A Moment to Reflect

4 September 2020

A Moment to Reflect -99

“Sometimes beauty lies in what is ignored. Sometimes beauty results from what is ignored.” —Khang Kijarro Nguyen

Previously when I’ve shown people this photograph of a red hawk and asked them where they think it was taken, I get a wide variety of suggestions, usually of various wild and remote locations in the Scottish Highlands. In fact, it was taken at Greenock docks, in 2011, at the time that the ‘Tall Ships Race’ weekend took place there. The bird was one of a collection of birds of prey on display and was, like all the others (sadly) chained to a post. Its unhappy situation did of course make it much easier for me to take its portrait.

By making sure that the background is blurred, and by composing the shot to contain only the top half of the bird, you can let people’s imagination fill in what they don’t see. In other words, you remove the context. (Nowadays, with the right software, you can do this with any photograph after it has been taken.) But if you want to get ‘the full picture’ you need the context. In many areas of life, however, we will never have the full picture, we will only ever have as much as we are able to see and understand from our particular viewpoint, perspective, and moment in time.

The Israeli Professor of Psychology, Noam Shpancer, reminds us: “The frame, the definition, is a type of context. And context, as we said before, determines the meaning of things. There is no such thing as the view from nowhere, or from everywhere for that matter. Our point of view biases our observation, consciously and unconsciously. You cannot understand the view without the point of view.” Noam Shpancer, The Good Psychologist

I think removing the context is a legitimate practice in the art of ‘making’ a photograph, but when it is used deliberately to twist the truth and deceive others for another purpose, or even to deceive yourself, then it’s a different story.

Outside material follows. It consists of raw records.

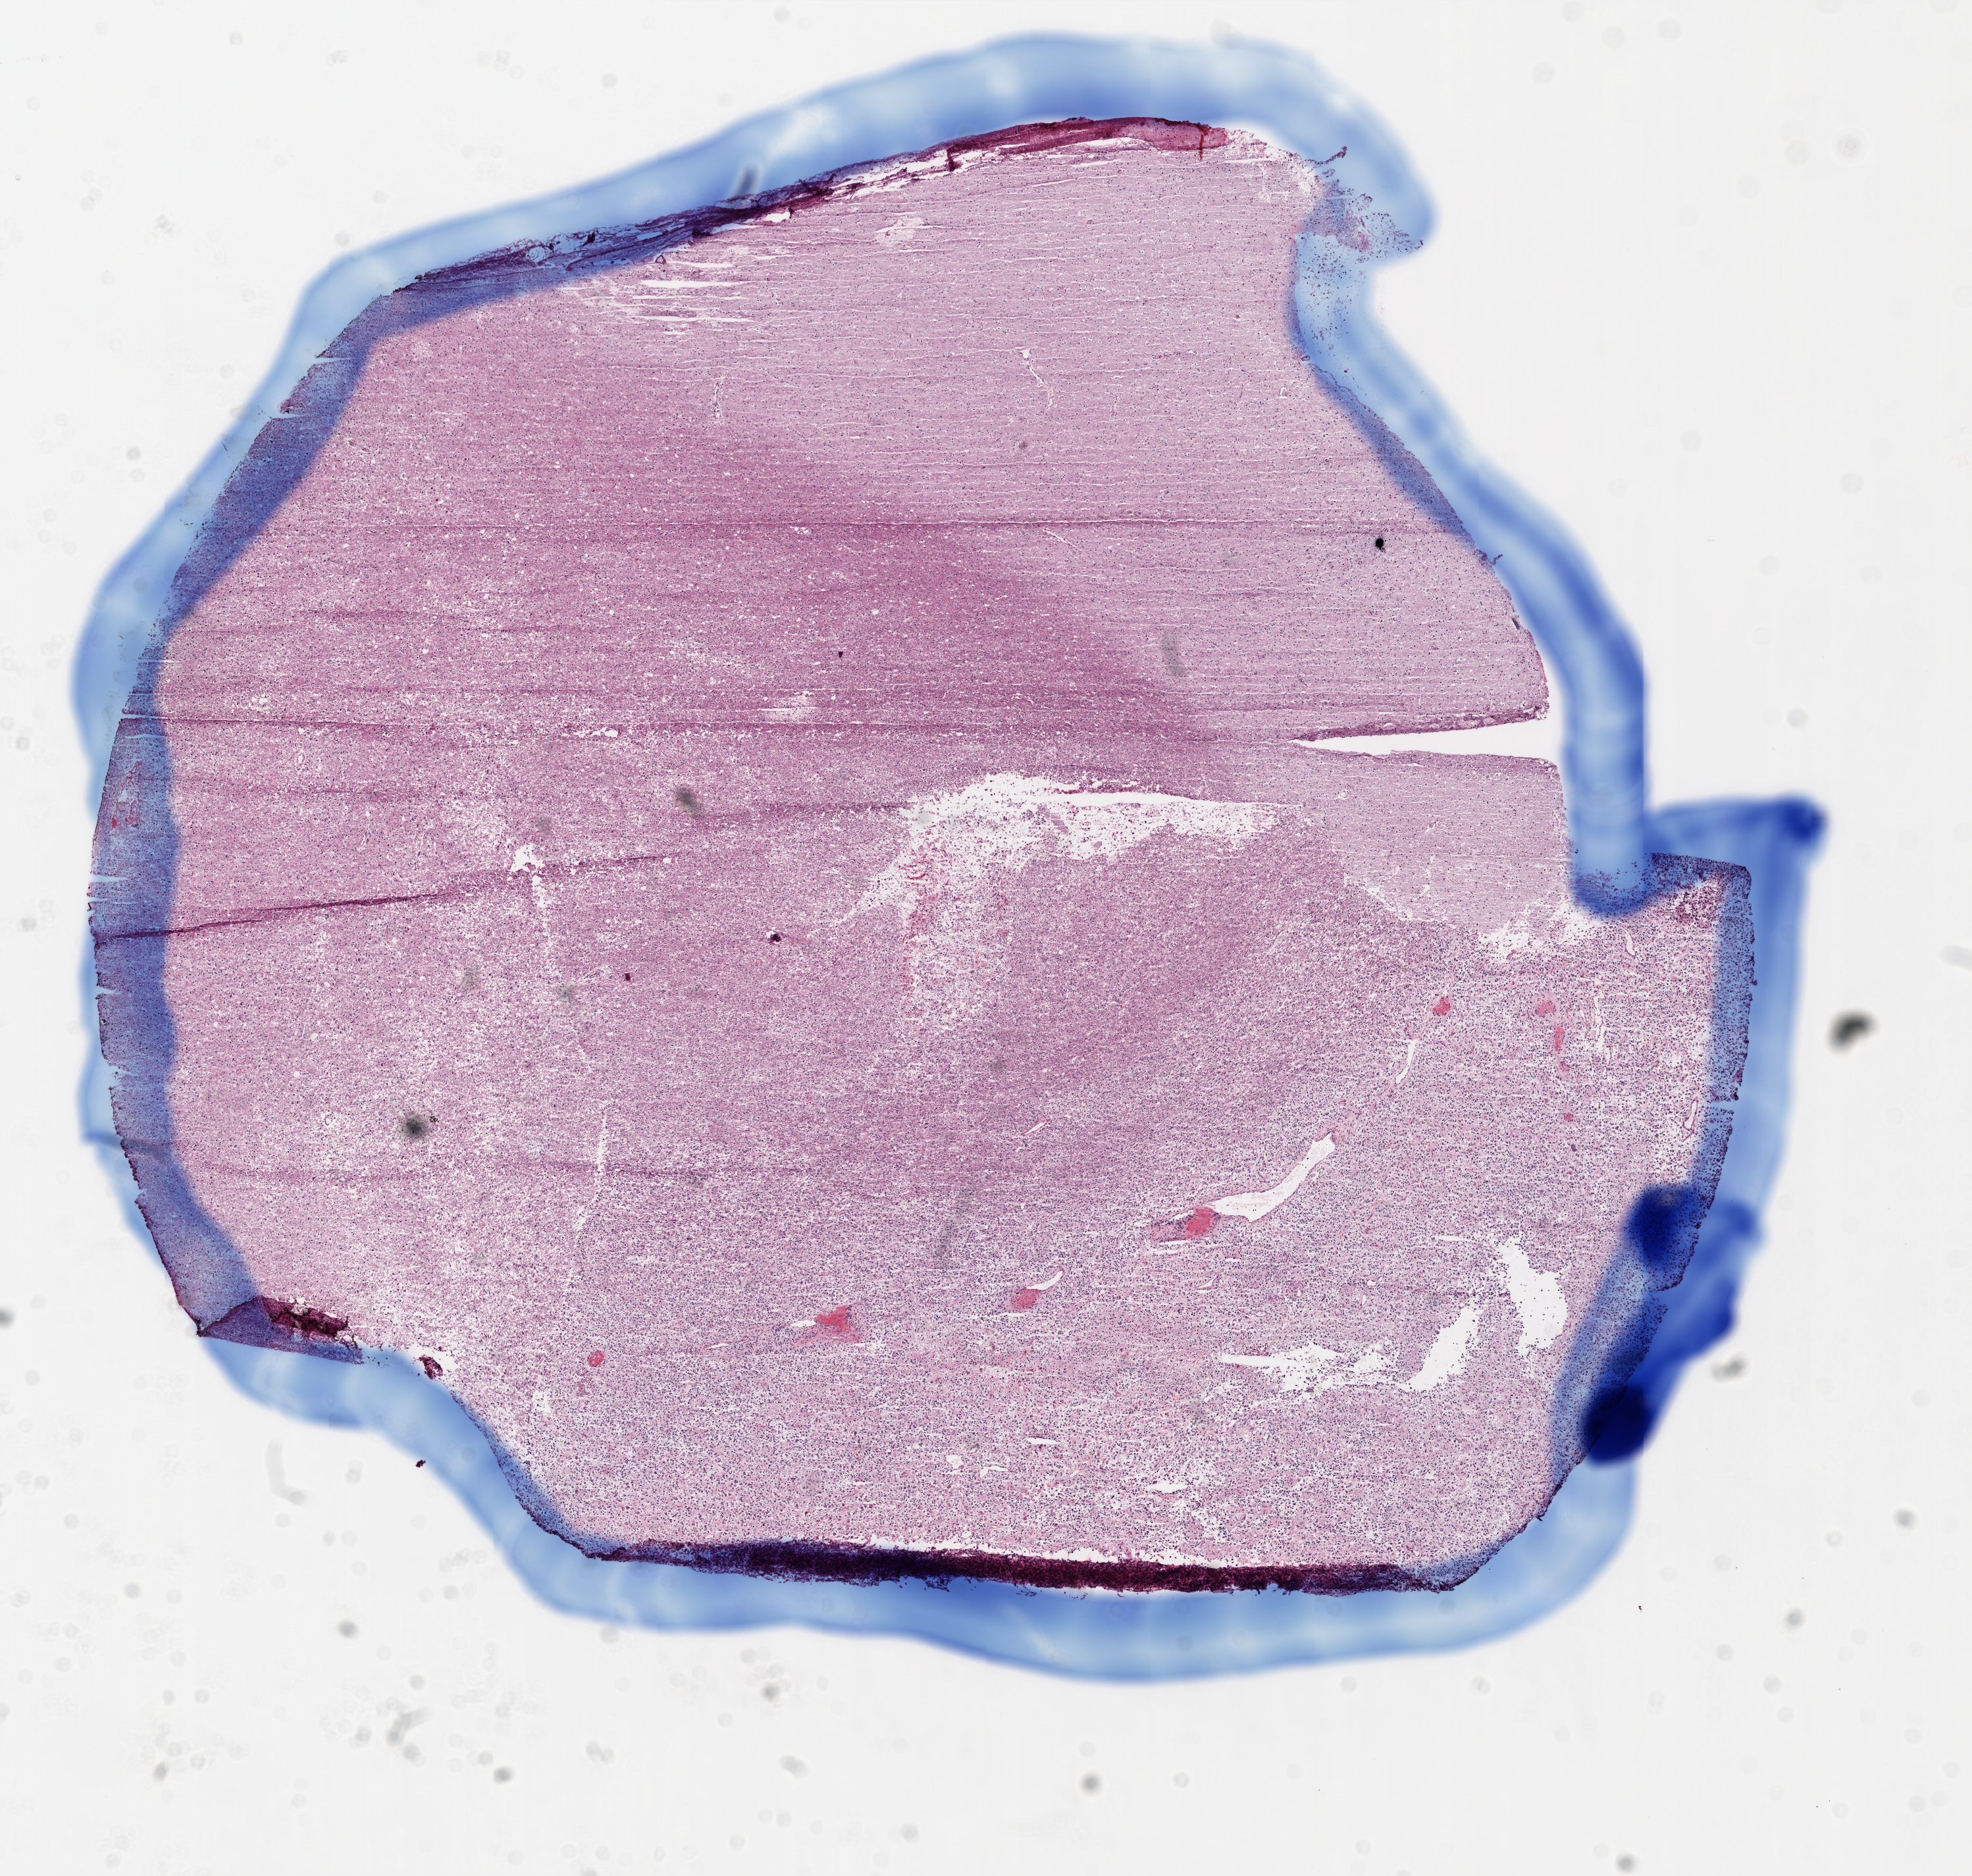
Hematoxylin and eosin (H&E) stained whole-slide image — a low-resolution overview of the entire scanned area, about 12.0 x 11.4 mm; frozen section; brain, primary tumour sample. Male, age 63 years at initial diagnosis. Pathologist review of this section (percent, as recorded): tumour cells 75%, tumour nuclei 95%, normal cells 0%, stromal cells 20%, necrosis 5%.
* diagnosis: Glioblastoma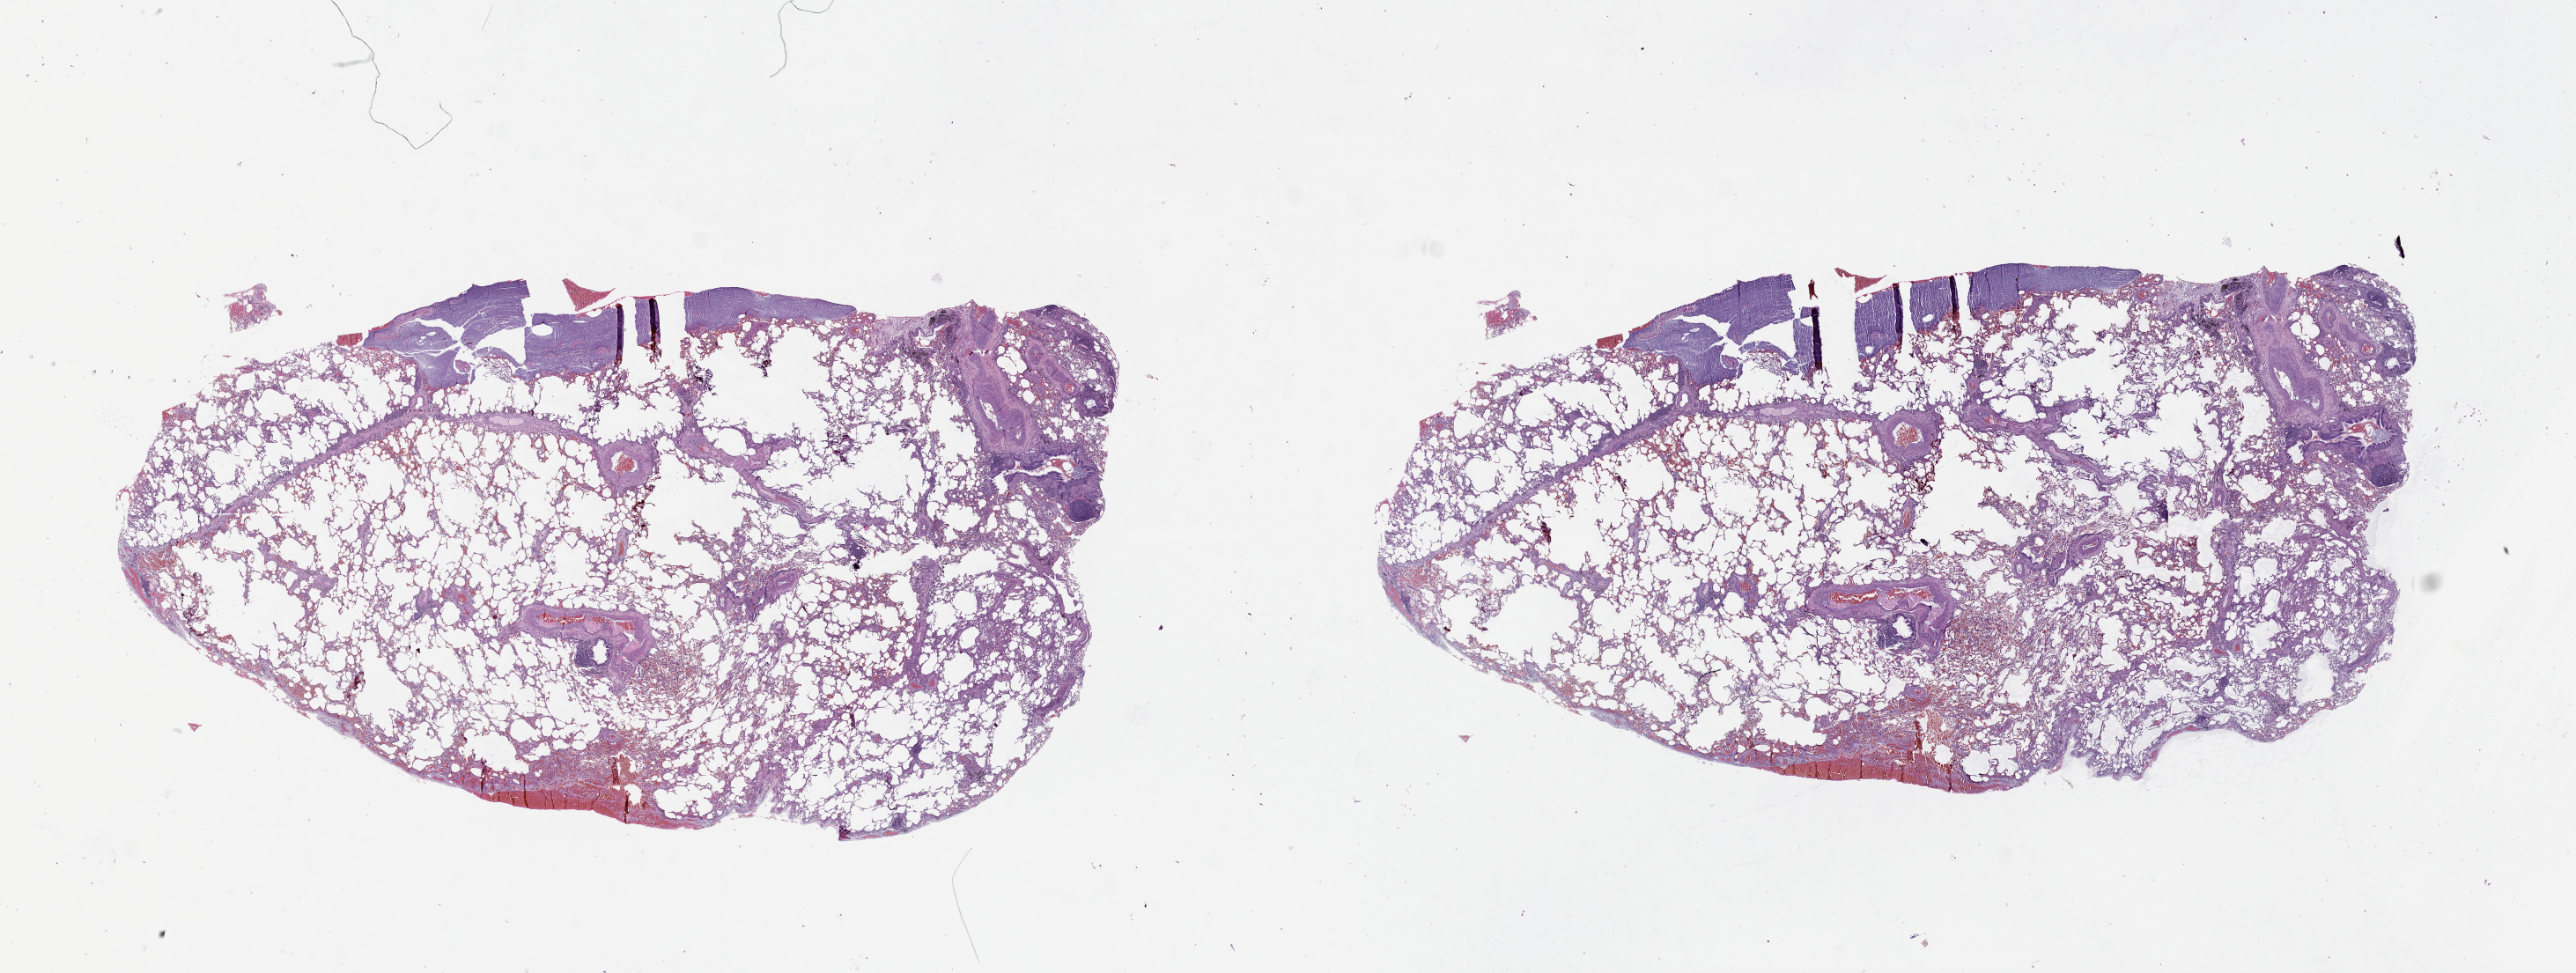
Digitized H&E tissue section (whole slide) — a low-resolution overview of the entire scanned area, about 47.1 x 17.8 mm (slide scanned at 20x). Lung, tissue type not recorded.
Patient diagnosis (cohort enrolment): squamous cell carcinoma (lung).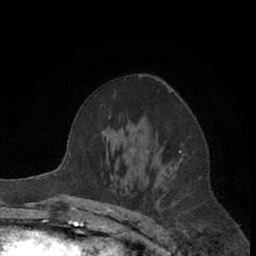
Breast MRI (dynamic contrast-enhanced), one axial slice. Position 40 of 66 along the scan axis. Cropped to one breast. Dynamic contrast-enhanced series, time point 2 of 7 at this slice position (early post-contrast). 1.5 T. TE 3 ms, TR 6.2 ms. 2.4 mm slice thickness. 256 × 256 image matrix, field of view 150 × 150 mm. Female patient.
Structures marked on this image (semi-automatically segmented with operator editing):
- enhancing-tissue mask used for the functional tumour volume (all voxels passing the contrast-enhancement thresholds inside the analysis volume; usually the tumour): bounding box <134,75,163,206> (left, top, right, bottom; pixels)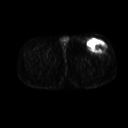
FDG PET of an extremity soft-tissue mass (from a PET/CT study), one axial slice. Slice 246 of 267 in the series (ordered by position). 128 × 128 image matrix, field of view 500 × 500 mm. Patient: male, 64 years. From the clinical record (not read from this slice): histological type: extraskeletal osteosarcoma; grade: high; site of the primary tumour: right thigh.
Annotated regions visible in this slice (expert contour drawn on MRI and transferred to this co-registered scan by the dataset authors):
- gross tumour volume (mass): box from (x=88, y=40) to (x=107, y=53) px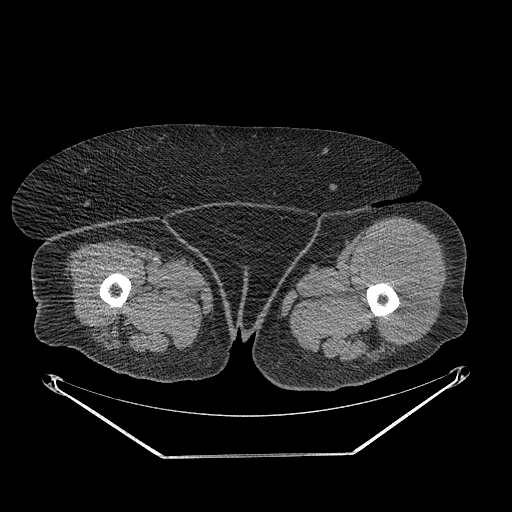
CT of an extremity soft-tissue mass (from a PET/CT study), one axial slice. Position 249 of 267 along the scan axis. Reconstruction kernel STANDARD. Soft-tissue window (W 400 / L 40 HU). 512 × 512 image matrix. Female patient. Case-level facts recorded for this patient, not image findings: histological type: undifferentiated – high grade; grade: high; site of the primary tumour: left thigh.
Annotated regions visible in this slice (expert contour drawn on MRI and transferred to this co-registered scan by the dataset authors):
- gross tumour volume including surrounding oedema: bounding box <363,238,430,343> (left, top, right, bottom; pixels)
- gross tumour volume (mass): <365,242,430,343>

 As one writer puts it: “Separate text from context and all that remains is a con.”― Stewart Stafford

This kind of manipulation of reality is going on all the time—particularly in the worlds of politics and the media, but also in religion and the interpretation of religious texts. 

You don’t always have to tell a downright lie to deceive (though in recent times many shamelessly do.) All you have to do is blur the context, omit certain aspects of reality, use a few key phrases to trigger particular inbuilt prejudices and you control the way people think …to your own advantage …or your own delusion.

Jesus said, “the truth will set you free,” but how easy and convenient it sometimes is to be like the red hawk and just get used to being in captivity …or keeping others there.